Cet entrisme à bas bruit et insidieux est alimenté par des « circuits financiers », y compris depuis « l’étranger » poursuit le rapport, qui pointe ouvertement du doigt des pays comme la Turquie, le Koweït et le Qatar. Au risque de répercussions diplomatiques ? « Oui, forcément, se prépare-t-on Place Beauvau, c’est un désaccord qui fait partie de l’équation des relations internationale. »Idem pour l’Union européenne, dont les institutions subissent le lobbying de relais identifiés de la nébuleuse (Femyso, CEFR, Europe Trust… lire notre article page 24). « Il y aura sans doute des réactions, mais l’Autriche, la Belgique, l’Espagne et l’Allemagne sont sur notre ligne. La bataille n’est pas perdue », rassure ce haut responsable, malgré « la naïveté » qui persiste en Occident. Bruno Retailleau aborde d’ailleurs la menace frériste avec ses homologues européens dès qu’il en a l’occasion, comme lors d’une visite au Royaume Uni récemment.

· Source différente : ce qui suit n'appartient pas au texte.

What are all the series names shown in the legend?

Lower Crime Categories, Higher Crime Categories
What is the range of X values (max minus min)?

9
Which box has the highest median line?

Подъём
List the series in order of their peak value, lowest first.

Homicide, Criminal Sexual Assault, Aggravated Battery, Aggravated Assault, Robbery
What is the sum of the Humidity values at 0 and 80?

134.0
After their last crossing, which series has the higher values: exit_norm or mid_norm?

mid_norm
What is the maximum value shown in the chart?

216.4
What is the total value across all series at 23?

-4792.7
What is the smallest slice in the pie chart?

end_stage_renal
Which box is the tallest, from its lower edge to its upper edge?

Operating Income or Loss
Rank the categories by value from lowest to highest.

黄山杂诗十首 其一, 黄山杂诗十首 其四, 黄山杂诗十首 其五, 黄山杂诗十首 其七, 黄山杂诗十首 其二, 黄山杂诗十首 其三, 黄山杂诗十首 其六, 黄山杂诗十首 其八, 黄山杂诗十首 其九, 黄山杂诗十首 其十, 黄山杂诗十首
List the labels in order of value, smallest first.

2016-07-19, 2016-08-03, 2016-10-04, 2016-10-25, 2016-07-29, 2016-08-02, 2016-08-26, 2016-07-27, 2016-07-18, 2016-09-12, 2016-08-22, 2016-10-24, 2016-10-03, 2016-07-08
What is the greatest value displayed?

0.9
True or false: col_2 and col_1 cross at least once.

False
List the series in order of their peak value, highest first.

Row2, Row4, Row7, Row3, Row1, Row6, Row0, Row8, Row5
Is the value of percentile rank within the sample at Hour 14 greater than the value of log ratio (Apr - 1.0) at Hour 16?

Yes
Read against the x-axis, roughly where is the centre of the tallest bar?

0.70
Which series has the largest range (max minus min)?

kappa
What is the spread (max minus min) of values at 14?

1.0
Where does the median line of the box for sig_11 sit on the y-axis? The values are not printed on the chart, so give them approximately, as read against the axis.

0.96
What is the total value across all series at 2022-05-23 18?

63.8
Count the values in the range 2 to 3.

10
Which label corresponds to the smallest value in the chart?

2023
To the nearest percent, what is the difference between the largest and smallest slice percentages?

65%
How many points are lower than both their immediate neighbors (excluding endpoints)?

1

En attendant la révélation du rapport, ses auteurs ont procédé, ces derniers mois, à son « caviardage » pour en supprimer les éléments les plus sensibles. « La version classée « secret », construite avec des informations fournies par les services de renseignements français et étrangers, a été modifiée pour en protéger les sources et en expurger les noms des personnes, des villes et des structures, précise une source sécuritaire. Rien ne doit compromettre le secret et le travail des services. » Seules les personnes et entités impliquées dans des affaires judiciarisées ou des procédures administratives connues sont citées. Résultat : le rapport, transmis aux ministères des Affaires étrangères et des Armées, à Matignon et à l’Élysée, fait un peu moins de 90 pages, sa version censurée un peu moins de 70. « On a tout laissé dans les limites du possible », résume un relecteur avisé. Volonté du patron.

Car c’est là la nouveauté de ce document sans précédent. « Il n’y a pas de révolution sur le fond, mais le danger est enfin désigné officiellement, insiste un cadre de Beauvau. Avec ce rapport, nous avons des documents, des stratégies, des plans de conquête, pas des fantasmes. Évincés d’Égypte et de Tunisie, les Frères musulmans recentrent leur action en Europe et en France. Ils sont la matrice de l’islam politique, une menace majeure pour la cohésion nationale. » Un temps envisagés, leur interdiction et leur classement comme organisation terroriste ont toutefois été abandonnés. Trop compliqué. « On n’a pas les preuves pour une dissolution », a même reconnu Bruno Retailleau, qui annoncera bientôt un plan d’attaque. Et puis, le Conseil d’État veille. « On ne dissout pas une idéologie » , appuie un conseiller. Déjà en guerre contre le narcotrafic et l’immigration clandestine, l’homme fort de la droite ouvre un nouveau.